The Enid News and Eagle, Enid, OK


June 1, 2013

Borrowed offense is a blessing stopper!

KREMLIN, Okla. — How many times have you heard someone say, “Now, don’t take offense” or “No offense, but ...”

In other words, “I am about to insult, hurt or anger you, but don’t take offense at what I am about to say.”

And, what do we do? We take those same offensive words and head straight for the nearest, most-compassionate, ear and share that offense in the hope we will be stroked and reassured what we just heard was not the truth.

But, look at what happens when we “share” our offenses. They become “borrowed offenses.”

The definition of a borrowed offense is when someone does something wrong to someone you know and love, but it did not involve you. They then tell you how they were treated or offended, and you get angry for them. You have just taken on their offense. It had nothing to do with you, but all of a sudden it becomes a very active part of your thought-life and your conversation. My question being: Why would anyone borrow someone else’s offense? Yet, we do it all the time.

For the sake of argument, and for those of us who are so guilty of this act, let’s examine the consequences of “borrowing someone else’s offenses.”

First of all, it becomes the topic of conversation at every turn and is broached quite often. The more we chew, the bigger it gets. Before long, emotions enter the ring, and we feel the need to take on this opponent ourselves. We will be their David and slew that giant with one sling of the stone. Next thing you know, bitterness has taken root, and we find ourselves speaking of our new-found offense to others, seeding more bitterness, releasing more venom and poison.

Bitterness produces anger beloveds, and an inability to forgive, and that produces hatred. And we all know if hatred is left unchecked, there is no limit to its destructive ability.

How do we know if we have borrowed an offense or if bitterness has taken root in our hearts? Just listen to what comes out of your mouth. Bitterness always produces an angry conversation.

Ephesians 4:31-32 teaches us to banish all bitterness, indignation, wrath, resentment, quarreling, malice or ill-will, and become useful and helpful, kind to one another, tenderhearted, compassionate, understanding, forgiving one another freely, as God in Christ forgave us.
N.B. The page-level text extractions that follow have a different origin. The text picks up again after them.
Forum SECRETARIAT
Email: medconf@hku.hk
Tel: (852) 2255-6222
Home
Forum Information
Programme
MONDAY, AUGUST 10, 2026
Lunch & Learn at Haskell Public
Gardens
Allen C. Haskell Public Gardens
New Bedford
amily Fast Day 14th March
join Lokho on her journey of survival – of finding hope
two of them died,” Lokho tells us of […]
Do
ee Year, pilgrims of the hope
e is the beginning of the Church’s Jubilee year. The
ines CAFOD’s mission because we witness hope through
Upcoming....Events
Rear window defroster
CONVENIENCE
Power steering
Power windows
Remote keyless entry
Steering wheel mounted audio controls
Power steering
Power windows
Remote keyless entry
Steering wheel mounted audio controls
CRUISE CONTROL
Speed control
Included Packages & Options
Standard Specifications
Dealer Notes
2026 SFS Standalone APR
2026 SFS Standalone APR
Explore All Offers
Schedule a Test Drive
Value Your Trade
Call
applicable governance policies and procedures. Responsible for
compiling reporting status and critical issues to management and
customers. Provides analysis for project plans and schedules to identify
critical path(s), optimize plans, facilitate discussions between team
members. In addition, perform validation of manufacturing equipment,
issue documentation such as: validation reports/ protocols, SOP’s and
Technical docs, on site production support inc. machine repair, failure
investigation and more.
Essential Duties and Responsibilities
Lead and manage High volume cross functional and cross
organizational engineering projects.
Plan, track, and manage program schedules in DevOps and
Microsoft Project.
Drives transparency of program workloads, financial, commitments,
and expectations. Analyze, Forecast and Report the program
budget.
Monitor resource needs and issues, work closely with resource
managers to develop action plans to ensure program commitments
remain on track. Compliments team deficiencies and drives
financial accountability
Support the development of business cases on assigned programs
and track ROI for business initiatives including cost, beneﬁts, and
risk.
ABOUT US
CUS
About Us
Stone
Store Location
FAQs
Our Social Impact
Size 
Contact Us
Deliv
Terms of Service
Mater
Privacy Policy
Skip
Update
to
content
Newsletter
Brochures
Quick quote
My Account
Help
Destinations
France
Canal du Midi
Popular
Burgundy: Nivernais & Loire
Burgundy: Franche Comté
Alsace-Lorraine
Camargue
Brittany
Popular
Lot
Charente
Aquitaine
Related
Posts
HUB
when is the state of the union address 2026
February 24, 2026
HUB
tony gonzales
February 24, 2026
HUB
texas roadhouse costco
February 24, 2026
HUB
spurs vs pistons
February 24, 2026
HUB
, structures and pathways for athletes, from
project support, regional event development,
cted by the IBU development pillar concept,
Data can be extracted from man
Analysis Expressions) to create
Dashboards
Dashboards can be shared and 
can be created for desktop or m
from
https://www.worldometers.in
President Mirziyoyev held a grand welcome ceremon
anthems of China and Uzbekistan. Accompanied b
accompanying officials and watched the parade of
A lot easier said than done, huh? But, through Christ we can do all things.

Whenever an offense is taken, it releases something in the spirit realm that blocks the Spirit of God from operating in our life. That’s why it’s important to know the enemy and recognize his tactics.

The enemy (Satan) works continually at trying to keep us offended and full of bitterness, making sure it shows its ugly head at every turn so we will meditate on it, speaking it over and over again, producing the inability to forgive. Luke 6:38b says “... for the measure you give will be the measure you get back.” Besides, God says if we don’t forgive others, He can’t forgive us.

So, the next time you are tempted to take on someone else’s offense, stop and remember where this road leads. Rather, listen to your spirit man and speak peace to the situation. For your spirit man has an understanding and knows things your heart does not know. He will teach you the things of God, if only you will listen.

Friends, taking on the offense of others does make a difference in the realm of the spirit. It will plug your spiritual ears and tie up the flow of God in your lives. It is a blessing stopper!

John 20:23 reads, “Now having received the Holy Spirit, and being led and directed by Him, if you forgive the sins of anyone, they are forgiven; if you retain the sins of anyone, they are retained.”

So beloveds, turn loose of all those old offenses, and you will help others to do the same. Forgive, cast the care of that thing over on God. For He cares for you.

Keep the faith and worship somewhere today.